You can also gauge exposure passively, without touching the vendor’s systems directly, by querying an internet-wide scan index such as Shodan:

Shell
# Find internet-exposed services attributed to a vendor's org, without scanning them yourself
shodan search "org:\"Vendor Inc\" port:3389" --fields ip_str,port,product

Here an exposed RDP service (port 3389) on a vendor’s network is worth a question. The point is not to run intrusive tests — always stay within contractual and legal scope — but to see roughly what an attacker sees.

Building a Program, Not Just Buying a Tool

Monitoring only creates value if it feeds decisions. A dashboard full of red flags nobody acts on is theater. A workable program tends to move through a few stages:

  1. Inventory and tier your vendors. You cannot watch everyone equally. Rank suppliers by the sensitivity of the data they touch and how deeply they are integrated. A payroll processor holding employee PII and a stationery supplier are not the same risk.
  2. Set expectations in the contract. Right-to-audit clauses, breach-notification timelines (e.g. 72 hours), required security controls, and approval for subprocessors give your monitoring teeth. A signal is only useful if you have the contractual standing to demand a fix.
  3. Establish a baseline. Capture each critical vendor’s current posture so you can detect change, which is often more meaningful than an absolute score.
  4. Define thresholds and ownership. Decide in advance what severity triggers what response, and name the human who owns each vendor relationship.
  5. Wire monitoring to a workflow. Route findings into ticketing and your incident process. Close the loop by confirming remediation, not just logging the alert.

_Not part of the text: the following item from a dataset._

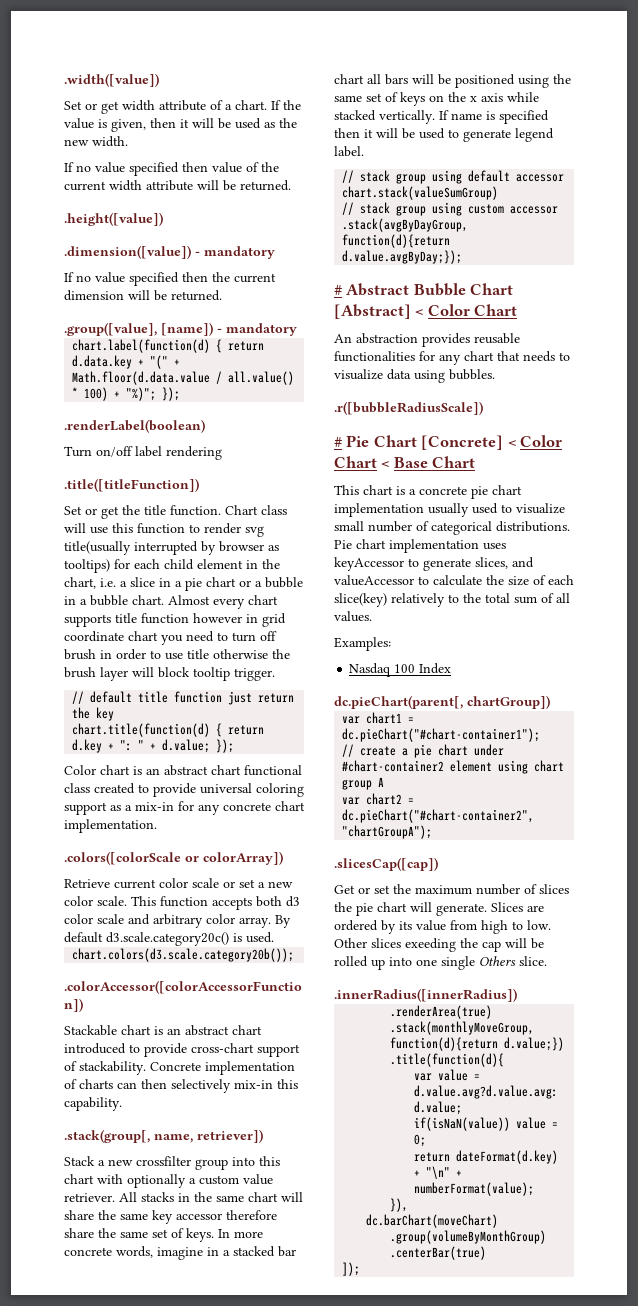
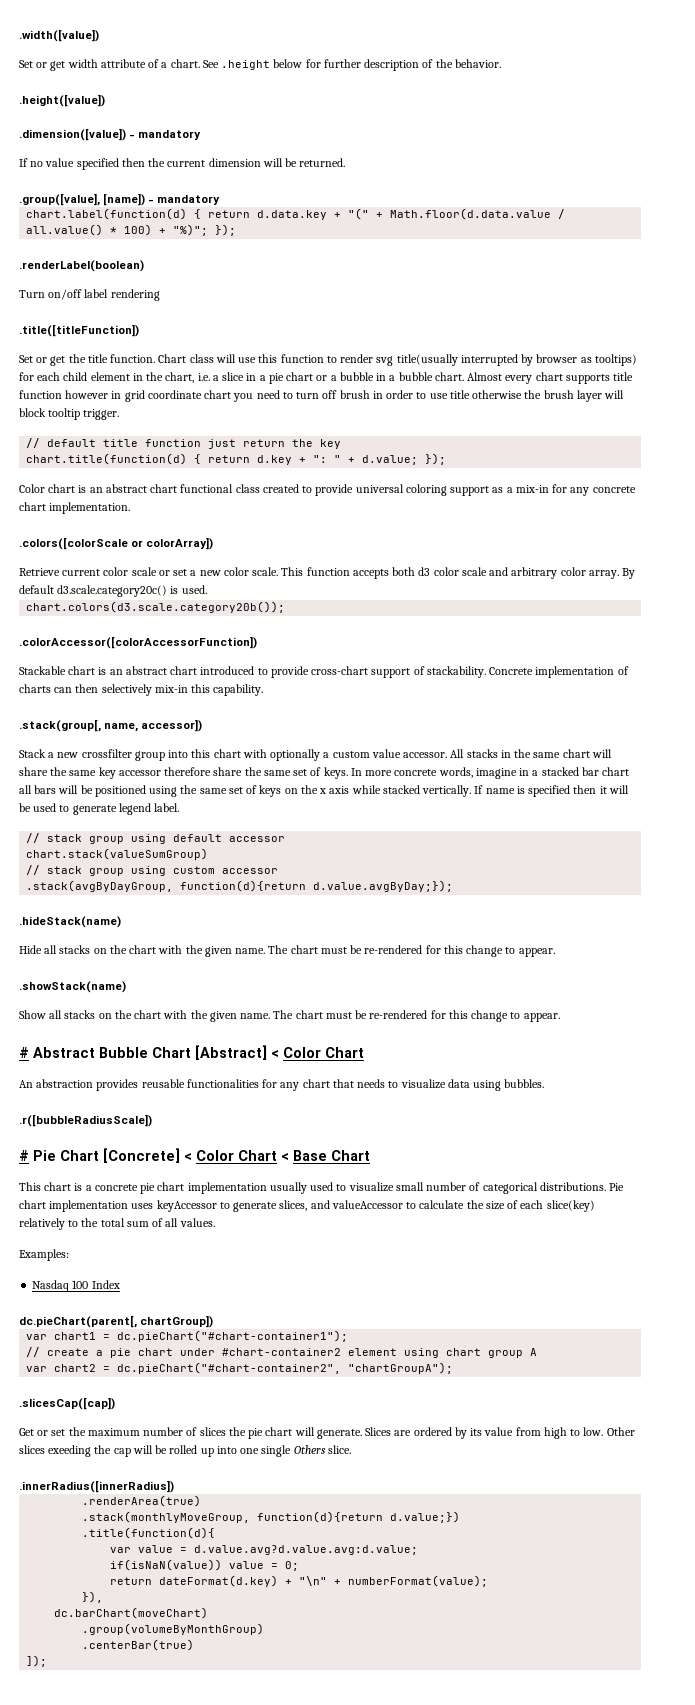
[271,100,301,110] [64,118,297,132] [64,136,128,147] [64,162,279,176] [64,180,291,191] If the value is given, then it will be used as the new width. // If no value specified then value of the current width attribute will be returned. -> [202,59,501,71] See .height below for further description of the behavior.
[197,1129,263,1143] retriever]) -> [141,719,203,732] accessor])
[64,1193,115,1202] retriever. -> [403,752,448,758] accessor.
(463, 257) none -> [19,916,121,928] [19,945,555,957] [19,981,126,993] [19,1010,560,1022] // .hideStack(name) // Hide all stacks on the chart with the given name. The chart must be re-rendered for this change to appear. // .showStack(name) // Show all stacks on the chart with the given name. The chart must be re-rendered for this change to appear.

Getting the Signal-to-Noise Ratio Right

The single biggest failure mode of these programs is alert fatigue. Outside-in scanners generate a lot of findings, and many are cosmetic or attributed to the wrong company. A few practices keep the program credible:

  • Validate attribution. Confirm that flagged assets actually belong to the vendor before you escalate. Shared hosting and cloud IP ranges cause frequent misattribution.
  • Weight by materiality. A missing security header on a marketing microsite is not the same as leaked admin credentials for the system holding your customer data. Prioritize by what the vendor can actually reach in your environment.
  • Prefer trends over point scores. A vendor sliding from good to poor over a quarter is a stronger warning than a mediocre absolute grade.
  • Talk to your vendors. Monitoring works best as a collaborative conversation, not a gotcha. Give them the finding, a reasonable timeline, and a way to dispute false positives.
  • Don’t over-trust a single number. Security ratings are a useful triage input, but they are estimates built on external data, not ground truth about internal controls.

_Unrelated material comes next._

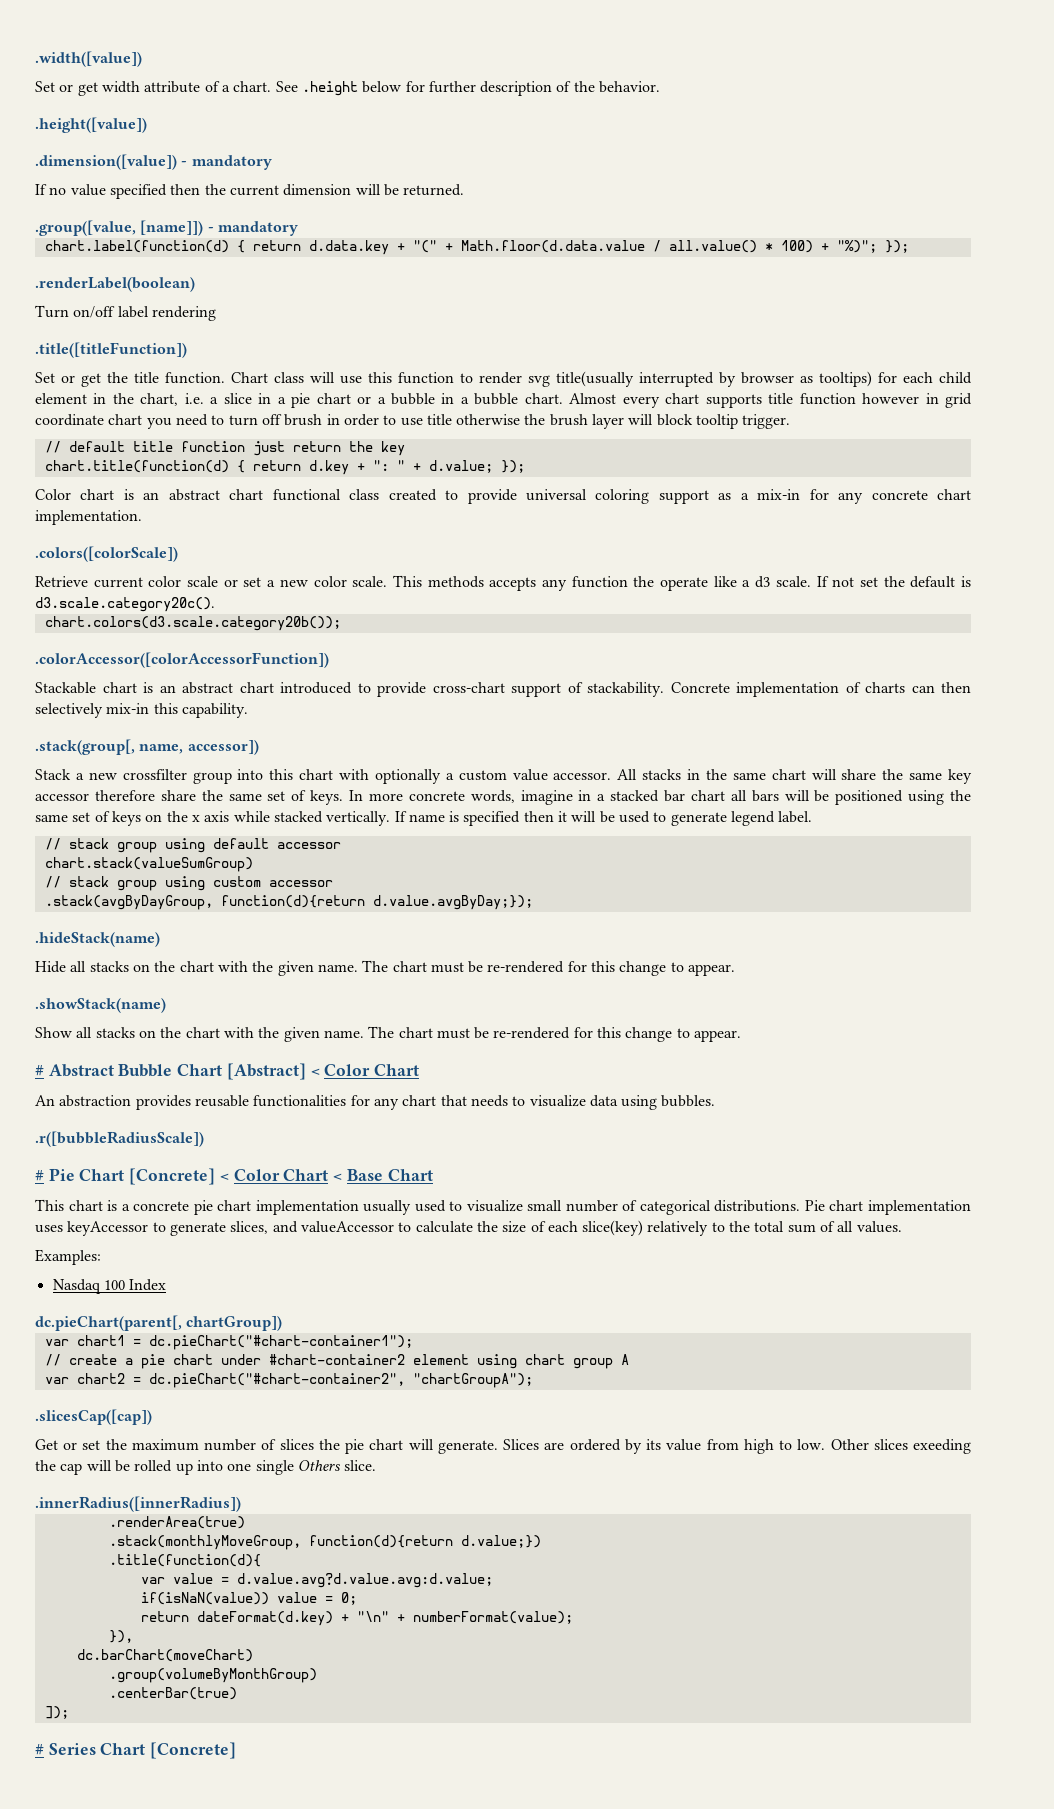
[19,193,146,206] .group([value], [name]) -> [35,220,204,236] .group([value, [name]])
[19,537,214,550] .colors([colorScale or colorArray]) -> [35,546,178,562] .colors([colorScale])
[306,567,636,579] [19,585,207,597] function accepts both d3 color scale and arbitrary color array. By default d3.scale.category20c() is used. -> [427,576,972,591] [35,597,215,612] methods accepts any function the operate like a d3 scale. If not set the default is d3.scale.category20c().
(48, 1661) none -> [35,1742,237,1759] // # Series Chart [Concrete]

Where Regulation Pushes This

Continuous third party oversight is increasingly not optional. Financial regulators and data-protection regimes now expect it explicitly. The EU’s DORA framework requires financial entities to manage and monitor ICT third party risk, including concentration risk from over-reliance on a few critical providers. GDPR makes you accountable for the processors handling personal data on your behalf. Sector rules like the NYDFS cybersecurity regulation, and frameworks such as NIST SP 800-161 for supply chain risk and ISO 27036 for supplier relationships, all point in the same direction: know your suppliers, set requirements, and keep watching. Treating monitoring as a compliance-driven baseline rather than a nice-to-have is now the safer bet.

The Takeaway

Third party risk monitoring is really an admission that trust and verification have to coexist. You will always depend on outside organizations, and you can never fully control them — but you can refuse to be surprised by them. The organizations that handle this well are not the ones with the most impressive scanning tools; they are the ones who tier their vendors honestly, write real requirements into contracts, watch for meaningful change rather than drowning in noise, and have a named person ready to pick up the phone when a signal goes red. Do that consistently, and the supplier who gets breached next quarter becomes a managed incident instead of your breach.